Le musée d’ethnographie de la ville de Bordeaux, rouvert récemment, présente une exposition intitulée « nommer le vivant, dire le monde ».
Ce tout petit musée, situé dans un bâtiment de l’Université Bordeaux Victoire, a été créé en 1894. Son histoire est liée à la faculté de médecine, qui formait des médecins de marine. Ils parcouraient le monde entier et lui apportaient des objets des objets caractéristiques des peuples rencontrés. Le musée n’expose pas sa collection permanente, mais propose des expositions temporaires en écho aux recherches scientifiques.
L’exposition « nommer le vivant, dire le monde » s’ouvre par un cabinet de curiosité. On y présente des vivants dont la description ne suffisait pas, il fallait les nommer. Au fond de la salle est présentée la classification périodique des éléments initiée par Mendeleiev. Un panneau est consacré à Antoine Laurent Lavoisier (1743-1794). C’est lui qui, dans deux ouvrages fondateurs de la chimie moderne, donna leur nom au carbone, à l’oxygène, à l’hydrogène et à l’azote.

Donner un nom est un acte fondateur. Le nom qu’on attribue à un nouveau-né en dit beaucoup sur le positionnement qu’on entend lui donner par rapport à sa famille et à son environnement. L’exposition propose une promenade au cimetière des chiens d’Asnières, à la recherche des noms attribués aux toutous au long de l’histoire.

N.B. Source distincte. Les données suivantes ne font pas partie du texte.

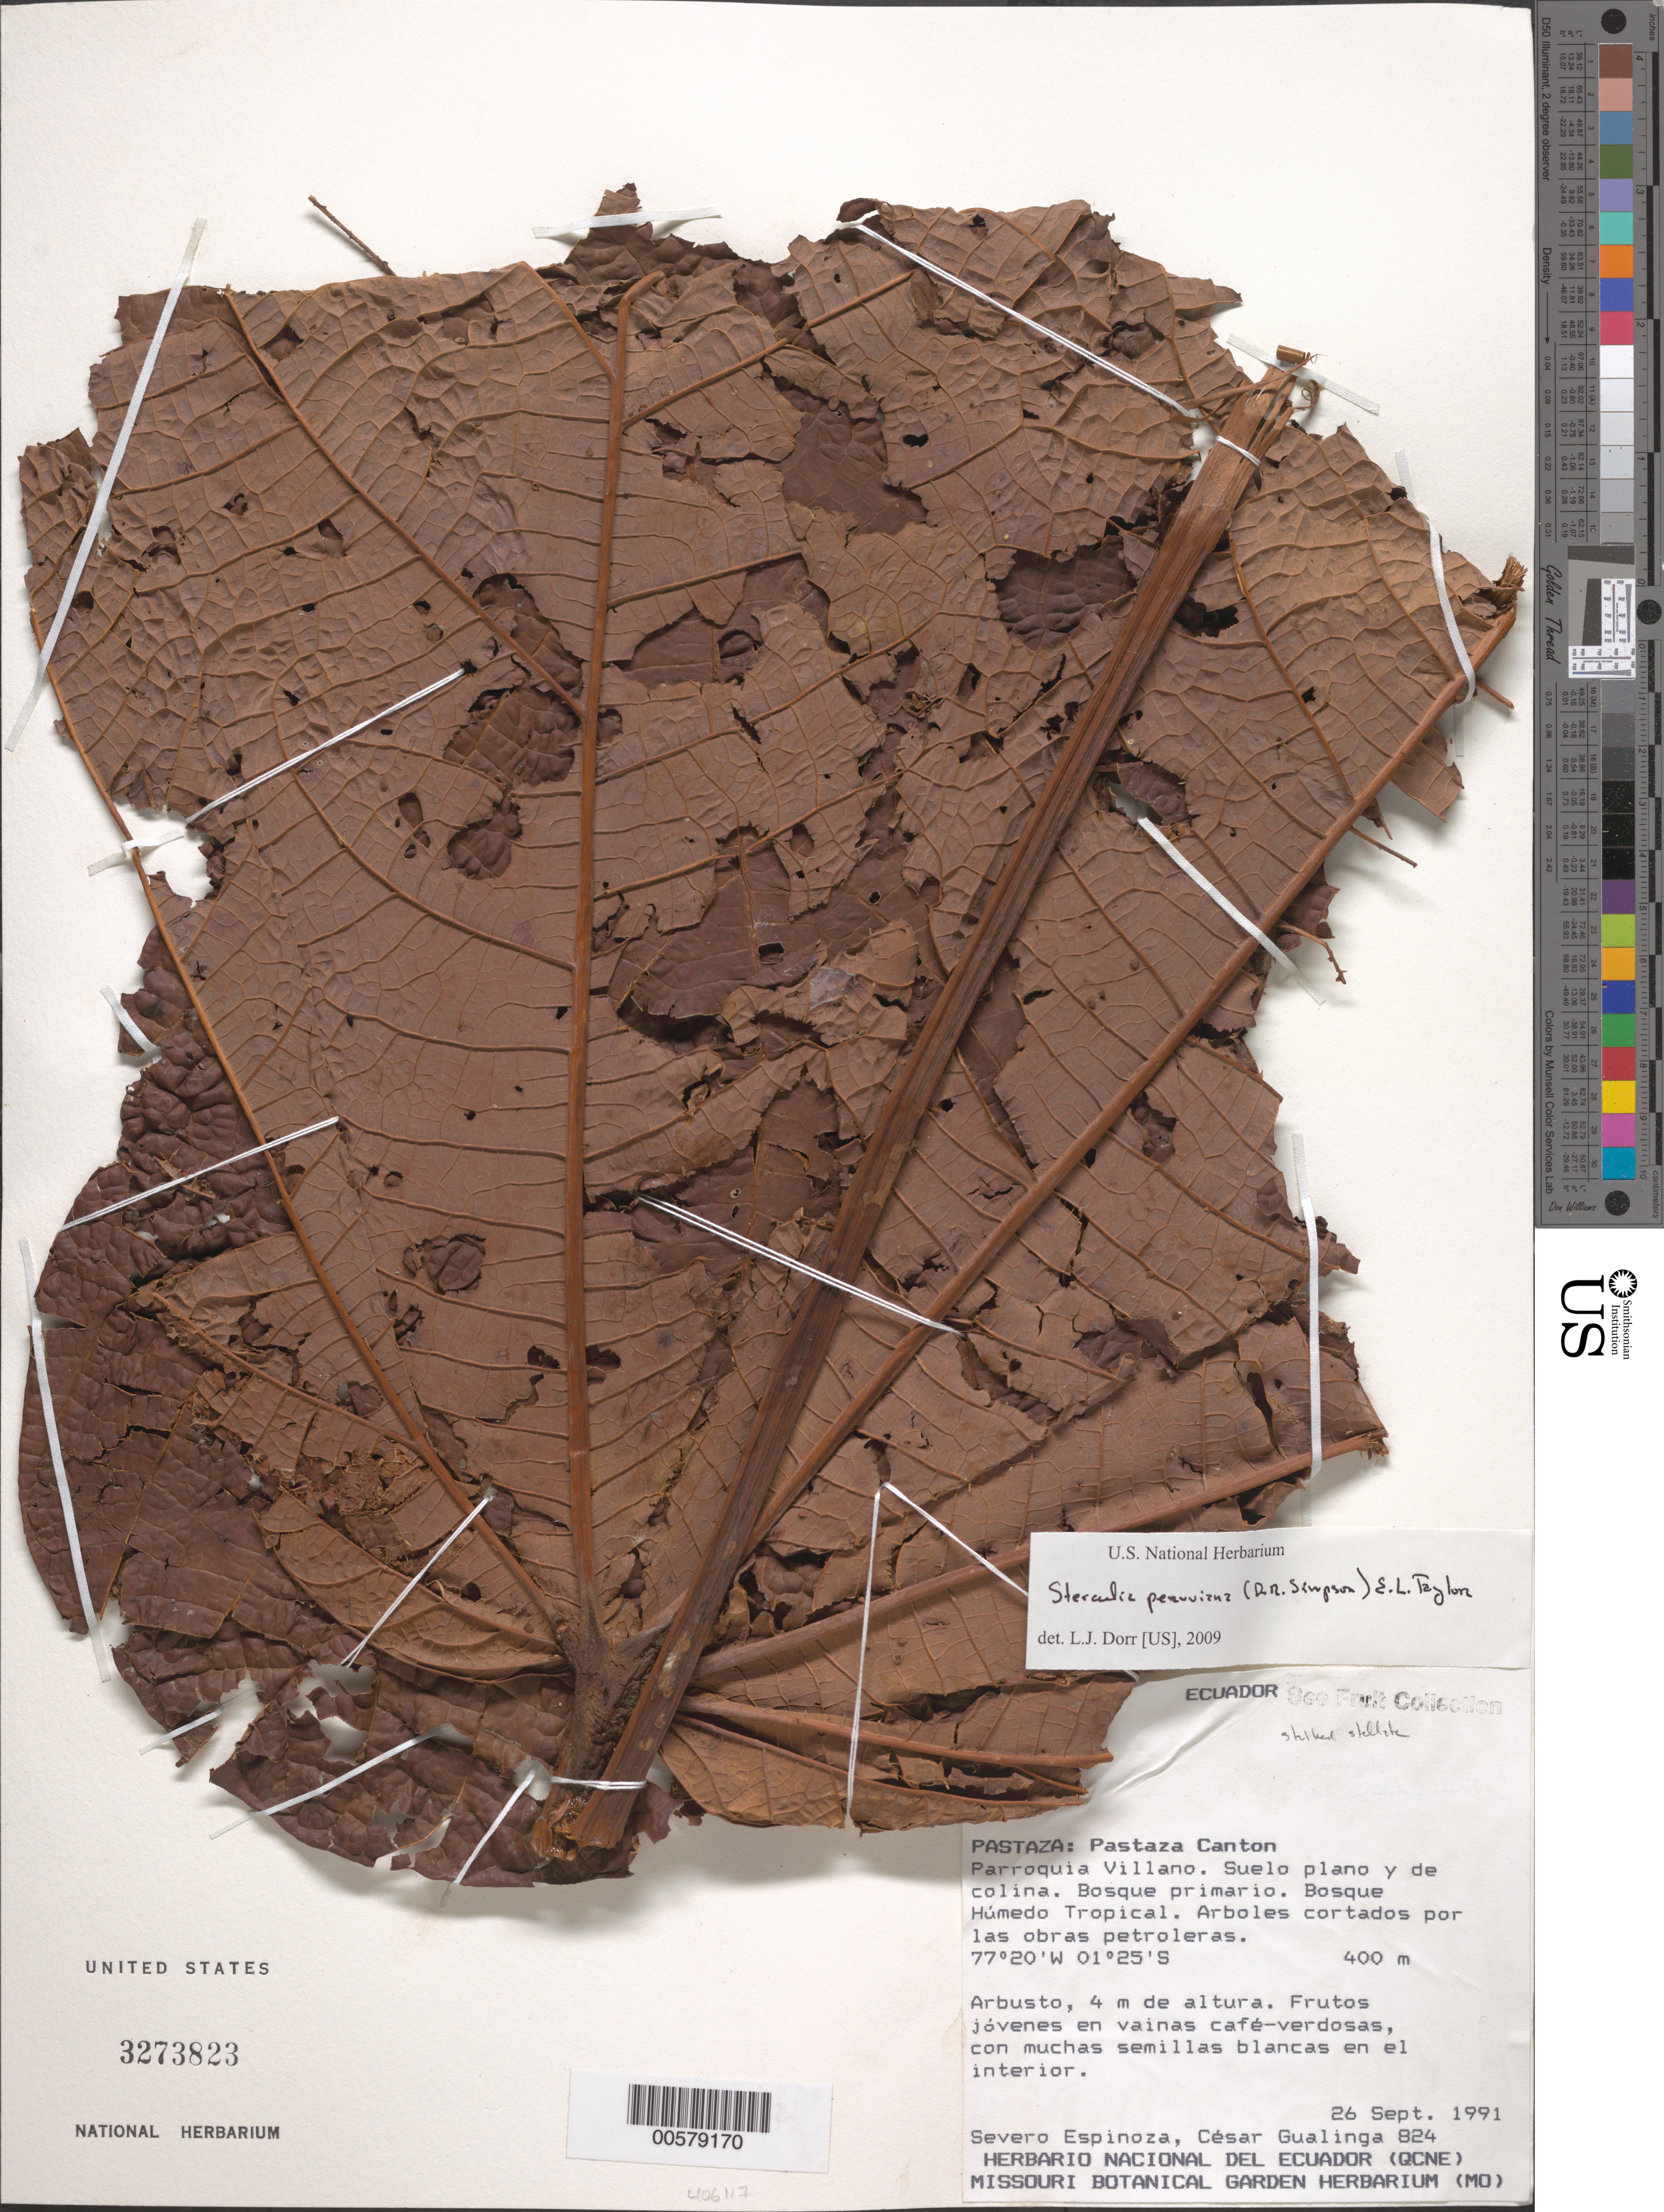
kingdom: Plantae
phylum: Tracheophyta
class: Magnoliopsida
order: Malvales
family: Malvaceae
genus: Sterculia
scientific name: Sterculia sp.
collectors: S. Espinoza & C. Gualinga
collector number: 824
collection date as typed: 26 Sep 1991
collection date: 1991-09-26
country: Ecuador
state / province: Pastaza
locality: Parraquia Villano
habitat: Suelo plano y de colina, bosque primario, bosque húmedo Tropical, arboles cortado por las obras petroleras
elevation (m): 400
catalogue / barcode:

En biologie, nommer c’est donner une existence à une espèce et l’accrocher à une famille. Depuis Linné, les noms scientifiques sont en latin. Mais les scientifiques ne sont pas départis d’humour. On apprend ainsi que « le Dermophis Donaldtrumpis est un amphibien nommé d’après le président américain parce qu’il « enfouit sa tête dans le sable » à l’instar de celui qu’on accuse de déni climatique. »

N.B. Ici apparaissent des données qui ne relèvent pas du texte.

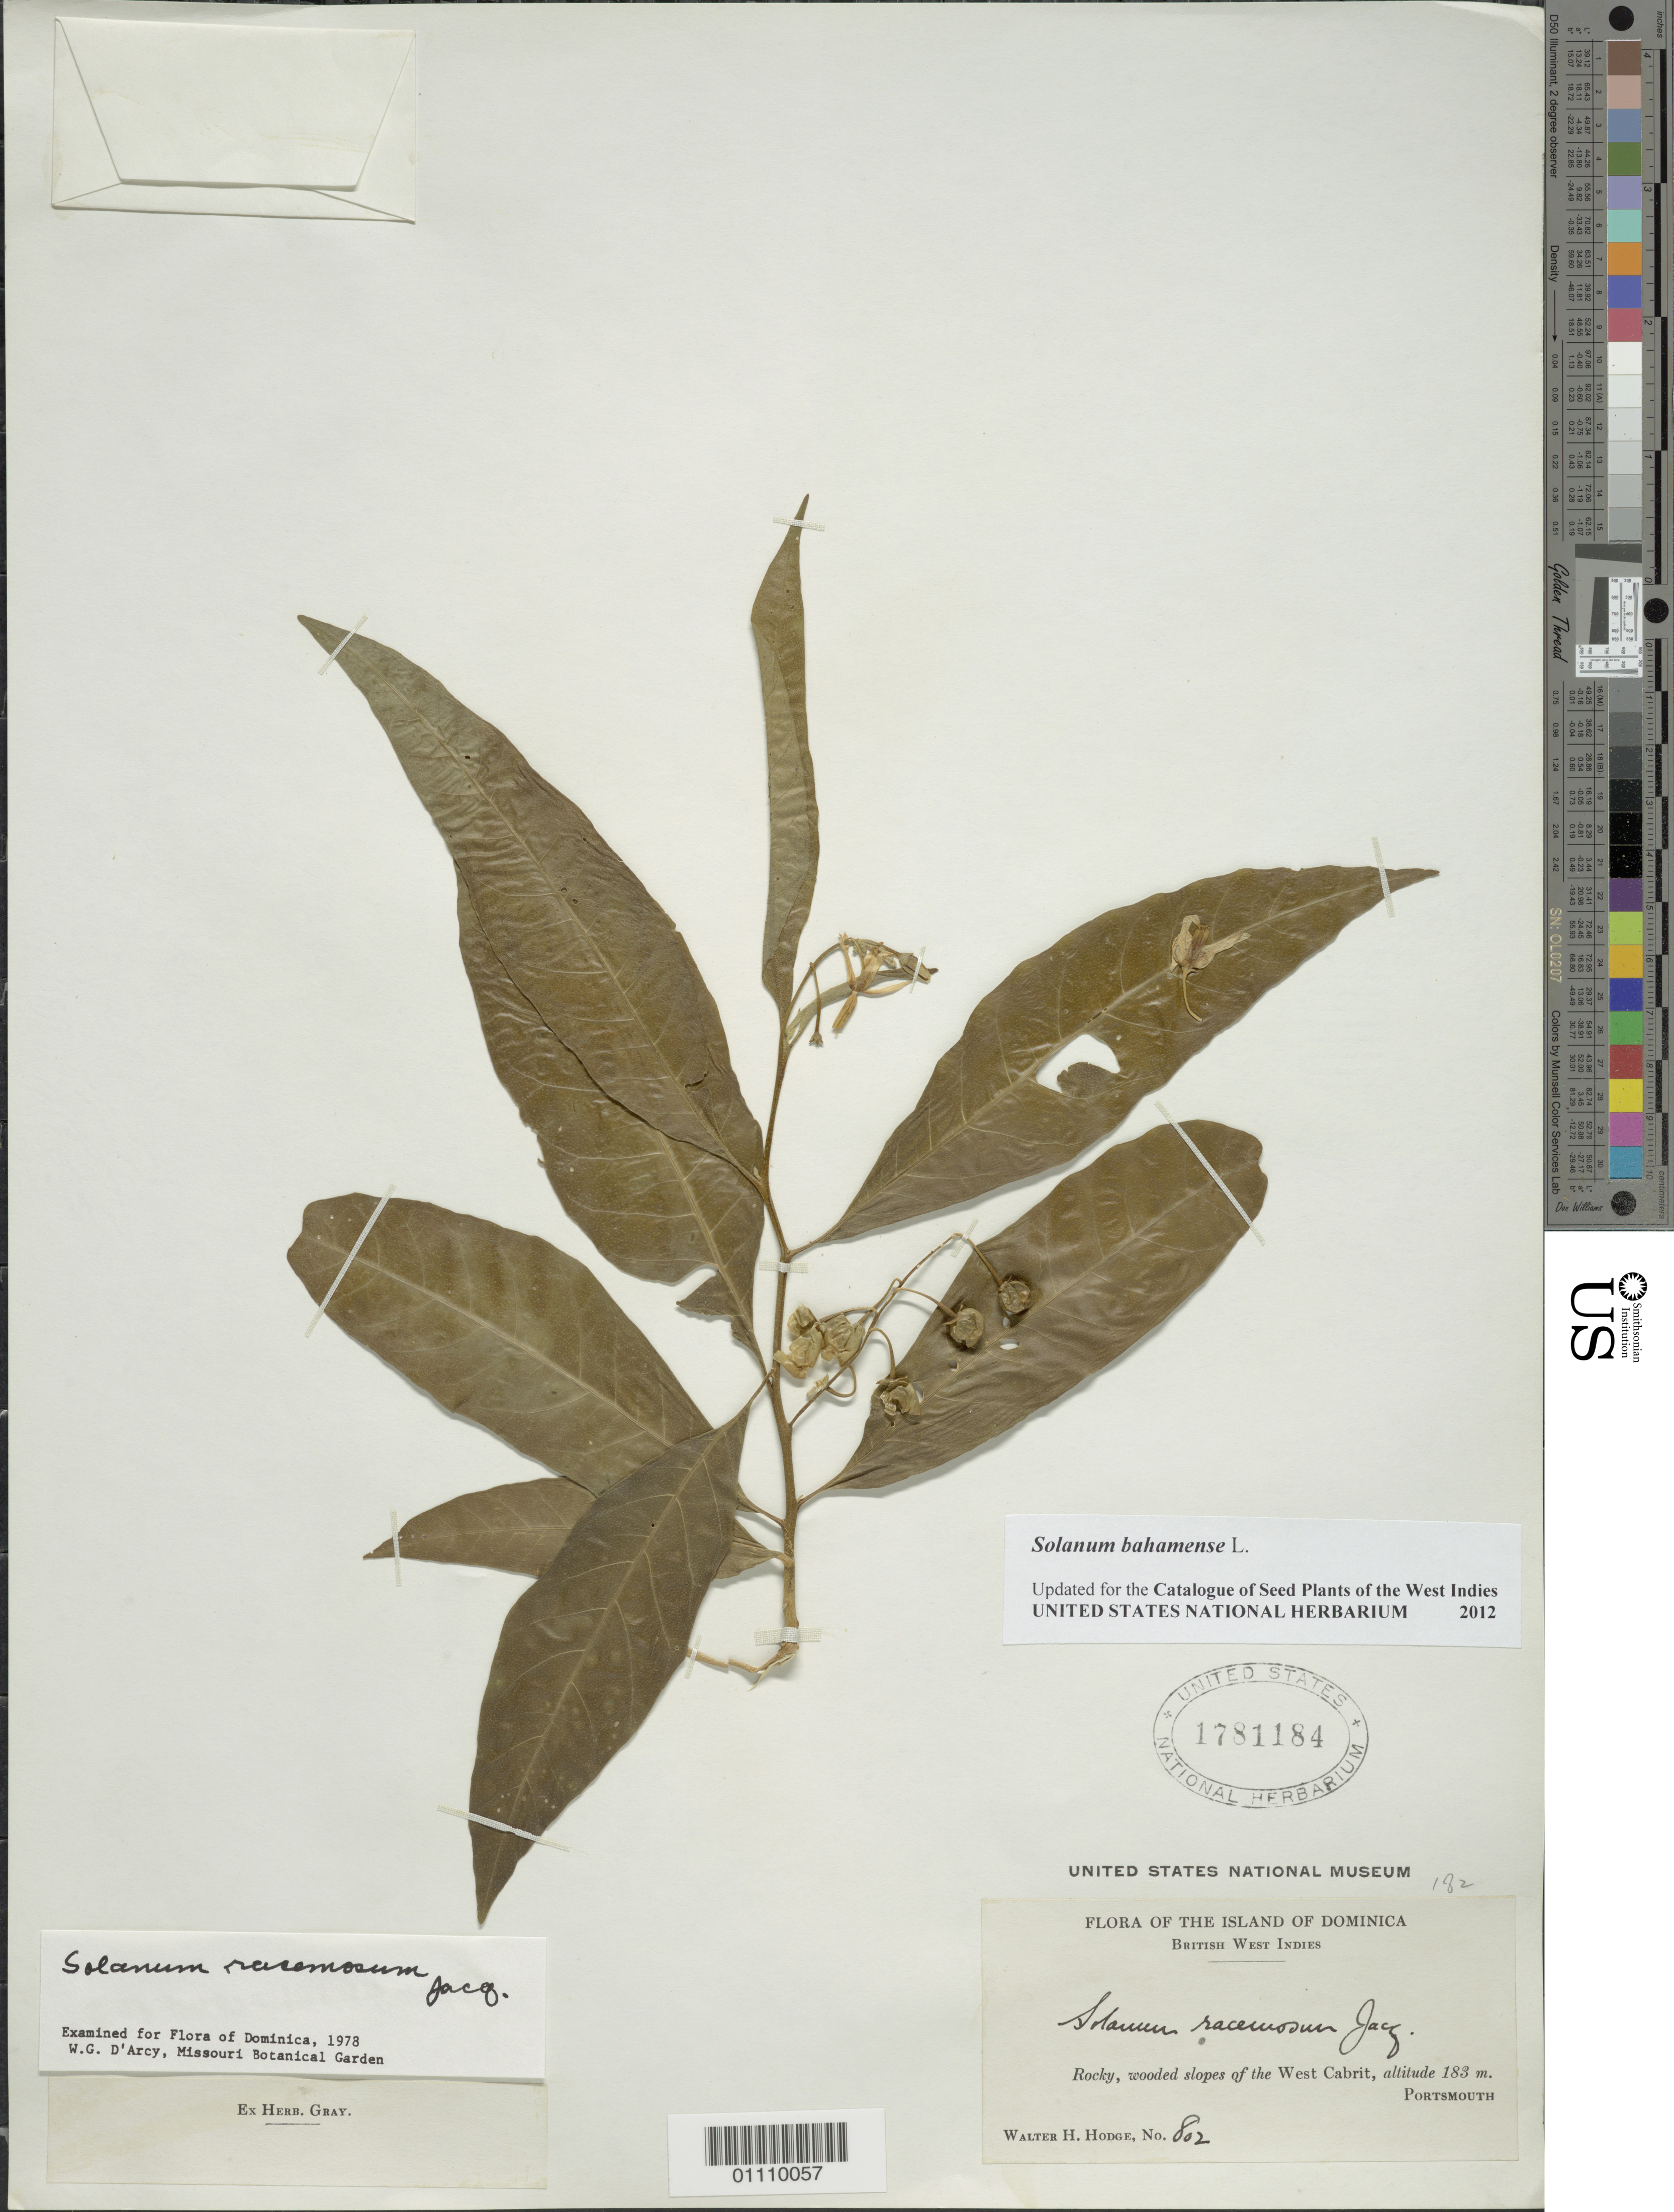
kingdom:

Un être étrange, le Physarum polycephalum ((« petite vessie à plusieurs têtes », 1822), a été surnommé « blob », en référence à un film de science-fiction mettant en scène un extraterrestre géant et gélatineux. On apprend qu’il vit « dans les milieux humides des forêts. Il mange et se déplace comme un animal et génère des pigments (jaunes) comme une plante (…) Espèce unicellulaire cousine des amibes, sa cellule contient des milliers de noyaux et double de taille tous les jours, ce qui en fait un organisme fascinant et monstrueux. »
Une salle a été dédiée à une tout autre exposition, intitulée « broder l’Inde, instantanés de vie à Pondichéry ». Sont présentées neuf tentures brodées données au musée par l’association Brodindra. Après la visite plutôt austère des salles scientifiques, on est saisi par les couleurs et la vivacité des scènes représentées.